Transitional Grid Maps: Joint Modeling of Static and Dynamic Occupancy
José Manuel Gaspar Sánchez, Leonard Bruns, Jana Tumova, Patric Jensfelt, Martin Törngren
TL;DR
This work tackles sensor-limited perception in dynamic environments by jointly modeling static and dynamic occupancy. It introduces Transitional Grid Maps (TGMs), a Bayesian-network framework that uses random transitions and convolution-based predictions to yield tractable per-cell updates while distinguishing static from dynamic content.
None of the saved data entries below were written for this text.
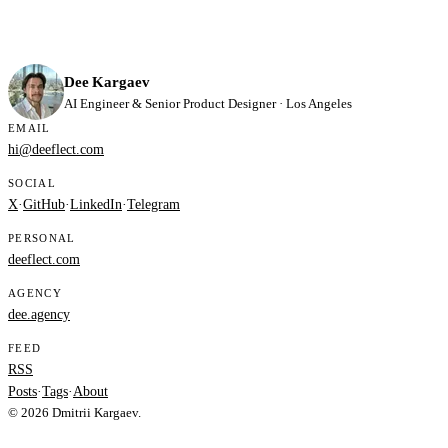
Dee Kargaev
AI Engineer & Senior Product Designer · Los Angeles
EMAIL
hi@deeflect.com
SOCIAL
X
·
GitHub
·
LinkedIn
·
Telegram
PERSONAL
deeflect.com
AGENCY
dee.agency
FEED
RSS
Posts
·
Tags
·
About
© 2026 Dmitrii Kargaev.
Through real-vehicle lidar experiments, TGMs demonstrate improved static mapping and bolster SLAM performance in highly dynamic scenarios, while maintaining compatibility with existing localization pipelines. The approach offers a practical path toward more robust perception and planning, with potential extensions to velocity estimation and multi-sensor fusion.
Abstract
Autonomous agents rely on sensor data to construct representations of their environments, essential for predicting future events and planning their actions. However, sensor measurements suffer from limited range, occlusions, and sensor noise. These challenges become more evident in highly dynamic environments. This work proposes a probabilistic framework to jointly infer which parts of an environment are statically and which parts are dynamically occupied. We formulate the problem as a Bayesian network and introduce minimal assumptions that significantly reduce the complexity of the problem. Based on those, we derive Transitional Grid Maps (TGMs), an efficient analytical solution. Using real data, we demonstrate how this approach produces better maps by keeping track of both static and dynamic elements and, as a side effect, can help improve existing SLAM algorithms.